### [INPUT FOR THIS TASK]
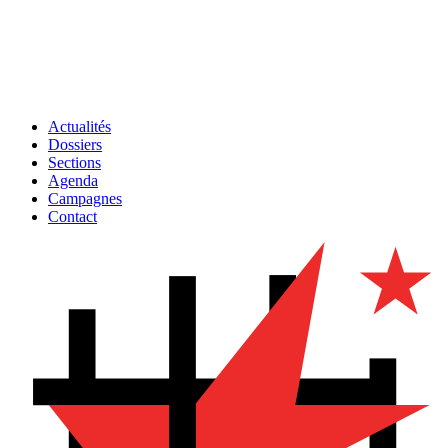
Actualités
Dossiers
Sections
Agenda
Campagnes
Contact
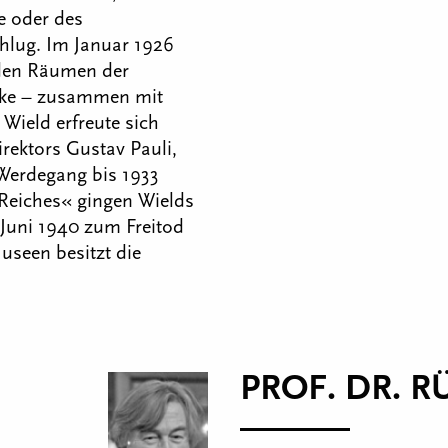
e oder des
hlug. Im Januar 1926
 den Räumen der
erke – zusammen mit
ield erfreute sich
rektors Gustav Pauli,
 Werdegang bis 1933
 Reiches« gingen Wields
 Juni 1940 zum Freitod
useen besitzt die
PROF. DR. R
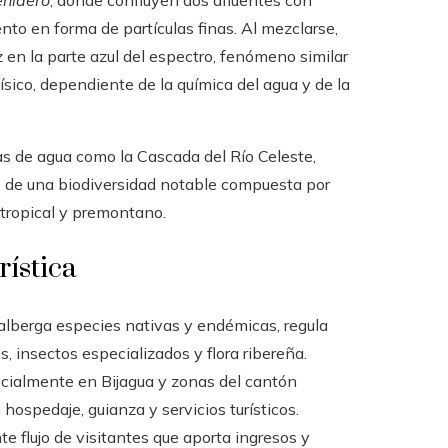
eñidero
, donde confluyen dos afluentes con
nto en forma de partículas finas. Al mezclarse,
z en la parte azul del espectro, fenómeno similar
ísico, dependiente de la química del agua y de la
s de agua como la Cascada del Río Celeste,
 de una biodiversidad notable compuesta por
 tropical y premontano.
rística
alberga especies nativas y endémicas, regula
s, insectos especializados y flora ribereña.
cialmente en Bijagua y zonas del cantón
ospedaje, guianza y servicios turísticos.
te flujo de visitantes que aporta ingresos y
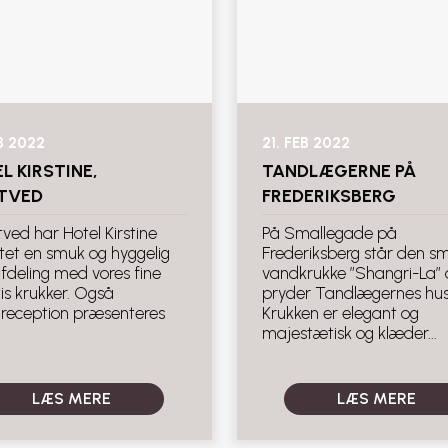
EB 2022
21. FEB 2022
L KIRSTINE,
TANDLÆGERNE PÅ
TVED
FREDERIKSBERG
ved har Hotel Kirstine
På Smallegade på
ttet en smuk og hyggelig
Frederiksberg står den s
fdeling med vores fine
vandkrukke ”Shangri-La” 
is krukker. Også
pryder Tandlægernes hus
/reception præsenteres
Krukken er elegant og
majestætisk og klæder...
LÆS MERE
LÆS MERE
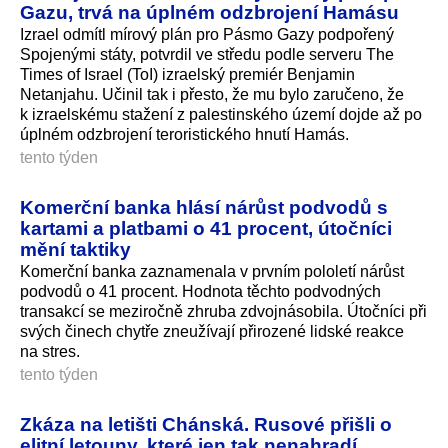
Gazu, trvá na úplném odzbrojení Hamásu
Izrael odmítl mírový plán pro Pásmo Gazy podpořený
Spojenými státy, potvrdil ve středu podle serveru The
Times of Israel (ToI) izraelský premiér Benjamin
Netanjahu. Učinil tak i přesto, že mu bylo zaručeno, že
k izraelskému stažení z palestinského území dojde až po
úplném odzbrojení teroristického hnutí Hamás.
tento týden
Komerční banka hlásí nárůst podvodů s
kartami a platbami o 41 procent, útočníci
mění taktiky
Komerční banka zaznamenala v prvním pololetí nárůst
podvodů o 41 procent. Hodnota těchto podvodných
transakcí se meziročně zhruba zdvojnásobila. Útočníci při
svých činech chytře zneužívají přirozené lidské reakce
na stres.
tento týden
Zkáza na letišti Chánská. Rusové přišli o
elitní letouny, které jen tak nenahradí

* * *

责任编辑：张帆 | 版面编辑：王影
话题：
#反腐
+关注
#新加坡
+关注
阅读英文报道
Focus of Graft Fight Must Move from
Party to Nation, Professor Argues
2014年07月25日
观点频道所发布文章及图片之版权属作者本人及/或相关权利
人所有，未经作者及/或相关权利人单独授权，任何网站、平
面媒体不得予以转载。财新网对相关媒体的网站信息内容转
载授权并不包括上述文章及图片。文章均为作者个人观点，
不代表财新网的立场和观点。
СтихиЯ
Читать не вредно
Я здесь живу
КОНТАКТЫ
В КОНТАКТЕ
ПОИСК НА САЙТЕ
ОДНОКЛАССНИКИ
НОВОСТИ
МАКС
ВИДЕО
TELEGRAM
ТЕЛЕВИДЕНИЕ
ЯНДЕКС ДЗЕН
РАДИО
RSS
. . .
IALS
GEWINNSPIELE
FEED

### [WHAT YOU NEED TO DO]
Copy only this from above: the line containing "te flujo de visitantes que aporta ingresos y", the line containing "elitní letouny, které jen tak nenahradí", and all lines between, printed exactly. Leave out the pictures.

### [YOUR RESPONSE]
te flujo de visitantes que aporta ingresos y
EB 2022
21. FEB 2022
L KIRSTINE,
TANDLÆGERNE PÅ
TVED
FREDERIKSBERG
ved har Hotel Kirstine
På Smallegade på
ttet en smuk og hyggelig
Frederiksberg står den s
fdeling med vores fine
vandkrukke ”Shangri-La” 
is krukker. Også
pryder Tandlægernes hus
/reception præsenteres
Krukken er elegant og
majestætisk og klæder...
LÆS MERE
LÆS MERE
Gazu, trvá na úplném odzbrojení Hamásu
Izrael odmítl mírový plán pro Pásmo Gazy podpořený
Spojenými státy, potvrdil ve středu podle serveru The
Times of Israel (ToI) izraelský premiér Benjamin
Netanjahu. Učinil tak i přesto, že mu bylo zaručeno, že
k izraelskému stažení z palestinského území dojde až po
úplném odzbrojení teroristického hnutí Hamás.
tento týden
Komerční banka hlásí nárůst podvodů s
kartami a platbami o 41 procent, útočníci
mění taktiky
Komerční banka zaznamenala v prvním pololetí nárůst
podvodů o 41 procent. Hodnota těchto podvodných
transakcí se meziročně zhruba zdvojnásobila. Útočníci při
svých činech chytře zneužívají přirozené lidské reakce
na stres.
tento týden
Zkáza na letišti Chánská. Rusové přišli o
elitní letouny, které jen tak nenahradí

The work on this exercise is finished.